As part of the process, the ship could be made lighter. But without specialist heavy machinery like cranes nearby, that may be a time-consuming process. Some experts have cautioned that removing the load could run the risk of damaging the boat or unbalancing it, further wedging it into the sand.
How has the stranding affected international trade?
The longer the Suez Canal remains blocked, or partially blocked, the more painful the financial repercussions are expected to be. Oil prices have shot up and down since the stranding.
About 13 percent of world trade passes through the Suez Canal, according to Allianz, an investment firm. Even a return to normal operations in a week or so would leave supply chains struggling to work through the accumulated backlog.
“So the knock-on impact is not going to be measured in days or weeks,” said Douglas Kent, executive vice president of strategy and alliances at the Association for Supply Chain Management. “It’s going to be measured in months.”
Vessel traffic at the Suez Canal after blockage
Data from March 26 from 6:46 a.m. to 8:43 a.m. UTC.
Lloyd’s List, a shipping journal, estimated that each day the canal is closed, some $9 billion worth of goods are affected, the Associated Press reported.
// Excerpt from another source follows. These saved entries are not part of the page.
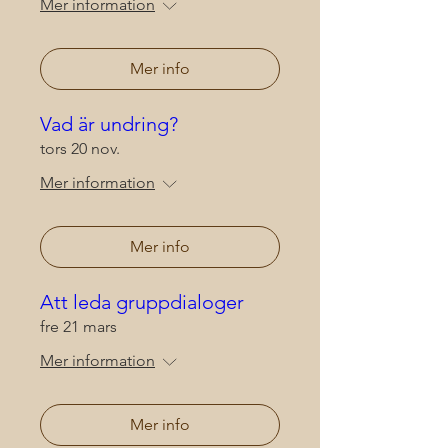
Mer information
Mer info
Vad är undring?
tors 20 nov.
Mer information
Mer info
Att leda gruppdialoger
fre 21 mars
Mer information
Mer info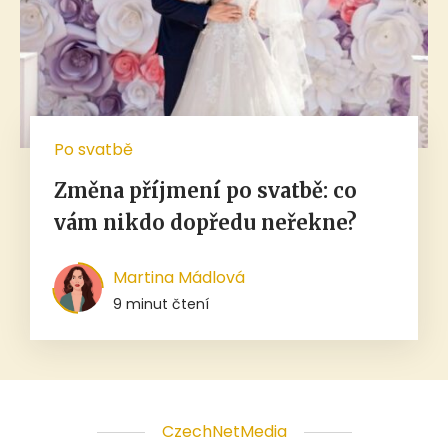
Po svatbě
Změna příjmení po svatbě: co
vám nikdo dopředu neřekne?
Martina Mádlová
9 minut čtení
CzechNetMedia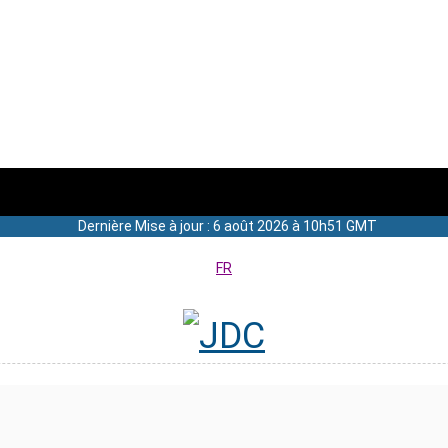
Dernière Mise à jour : 6 août 2026 à 10h51 GMT
FR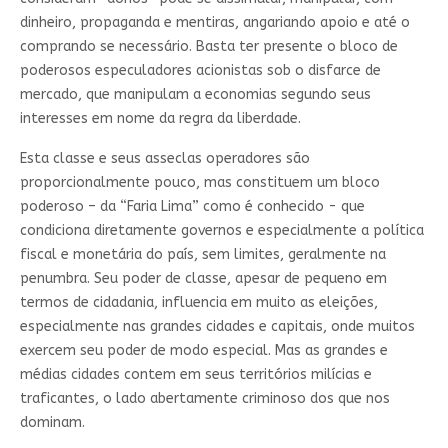
dinheiro, propaganda e mentiras, angariando apoio e até o
comprando se necessário. Basta ter presente o bloco de
poderosos especuladores acionistas sob o disfarce de
mercado, que manipulam a economias segundo seus
interesses em nome da regra da liberdade.
Esta classe e seus asseclas operadores são
proporcionalmente pouco, mas constituem um bloco
poderoso – da “Faria Lima” como é conhecido - que
condiciona diretamente governos e especialmente a política
fiscal e monetária do país, sem limites, geralmente na
penumbra. Seu poder de classe, apesar de pequeno em
termos de cidadania, influencia em muito as eleições,
especialmente nas grandes cidades e capitais, onde muitos
exercem seu poder de modo especial. Mas as grandes e
médias cidades contem em seus territórios milícias e
traficantes, o lado abertamente criminoso dos que nos
dominam.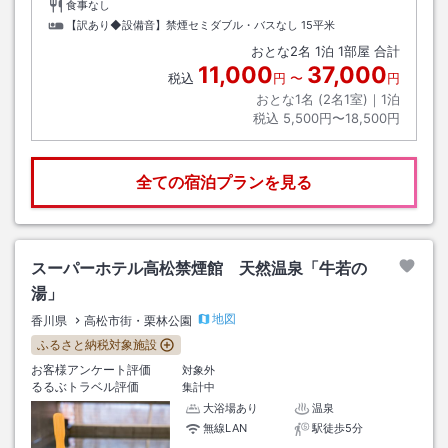
食事なし
【訳あり◆設備音】禁煙セミダブル・バスなし
15平米
おとな
2
名
1
泊
1
部屋 合計
11,000
37,000
税込
円
〜
円
おとな1名 (
2
名1室)｜
1
泊
税込
5,500円〜18,500円
全ての宿泊プランを見る
スーパーホテル高松禁煙館 天然温泉「牛若の
湯」
地図
香川県
高松市街・栗林公園
ふるさと納税対象施設
お客様アンケート評価
対象外
るるぶトラベル評価
集計中
大浴場あり
温泉
無線LAN
駅徒歩5分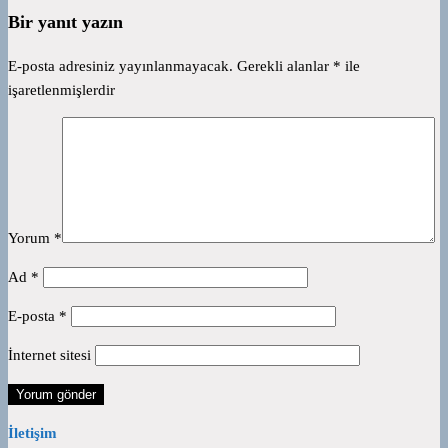
Bir yanıt yazın
E-posta adresiniz yayınlanmayacak.
Gerekli alanlar
*
ile
işaretlenmişlerdir
Yorum
*
Ad
*
E-posta
*
İnternet sitesi
İletişim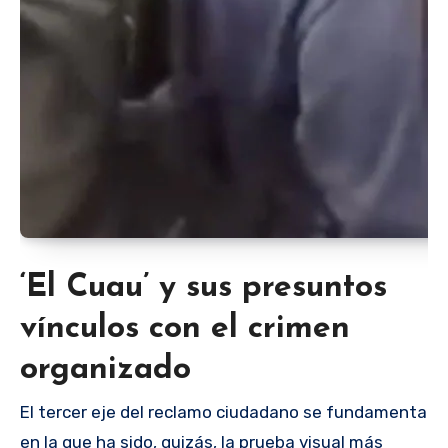
‘El Cuau’ y sus presuntos
vínculos con el crimen
organizado
El tercer eje del reclamo ciudadano se fundamenta
en la que ha sido, quizás, la prueba visual más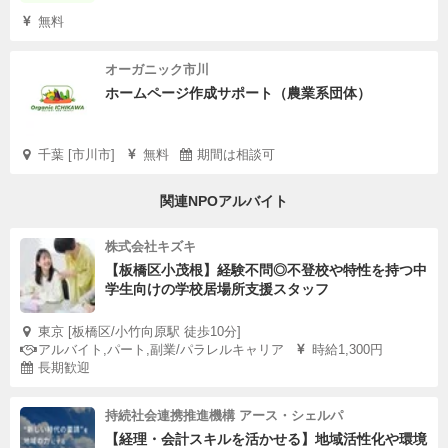
無料
オーガニック市川
ホームページ作成サポート（農業系団体）
千葉 [市川市]
無料
期間は相談可
関連NPOアルバイト
株式会社キズキ
【板橋区小茂根】経験不問◎不登校や特性を持つ中
学生向けの学校居場所支援スタッフ
東京 [板橋区/小竹向原駅 徒歩10分]
アルバイト,パート,副業/パラレルキャリア
時給1,300円
長期歓迎
持続社会連携推進機構 アース・シェルパ
【経理・会計スキルを活かせる】地域活性化や環境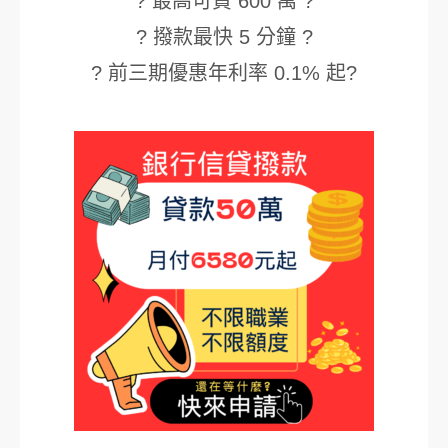
? 最高可貸 600 萬 ?
? 撥款最快 5 分鐘 ?
? 前三期優惠年利率 0.1% 起?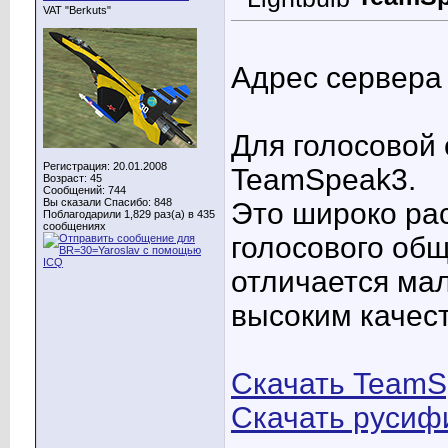
VAT "Berkuts"
Адрес сервера
Для голосовой 
Регистрация: 20.01.2008
TeamSpeak3.
Возраст: 45
Сообщений: 744
Вы сказали Спасибо: 848
Это широко ра
Поблагодарили 1,829 раз(а) в 435
сообщениях
голосового общ
отличается мал
высоким качест
Скачать TeamS
Скачать русиф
Delays at the canal will affect unloading schedules at other ports and docks, which can delay goods en route to producers, suppliers and consumers.
“Once you open the canal, it’s like ketchup out of a ketchup bottle,” Lars Jensen, the CEO of Denmark-based SeaIntelligence Consulting, told The Washington Post.
Alternative route from Asia to Europe
With the Suez Canal closed, ships either wait or take a longer route to Europe, sailing around the entire African continent.
Ships forced to take an alternative route around Africa and the Cape of Good Hope face lengthy delays, adding around 15 days to their journey.
More shipping companies appear to be losing confidence that the canal would reopen soon. Lloyd’s List Intelligence, a maritime analysis firm, tweeted Friday that vessel-tracking data showed “container lines are starting to take the long route around southern Africa on the backhaul to Asia, rather than wait for the Suez Canal to reopen.”
Has this happened before?
The canal has long been at the center of geopolitical tussling, most notably its dramatic closing in 1956that saw British, French and Israeli forces enter Egypt in a bid to overthrow President Gamal Abdel Nasser, who sought to nationalize the Suez Canal Company. The event turned into a humiliating defeat after the United States withheld its support for the invading forces.
The canal was later closed for eight years after the Arab-Israeli War, before being reopened in 1975. There have been other smaller blockages more recently: In 2017, a Japanese vessel carrying containers became blocked in the canal after it had a mechanical issue. Tugboats and Egyptian authorities, however, were able to kick-start the ship within a couple of hours.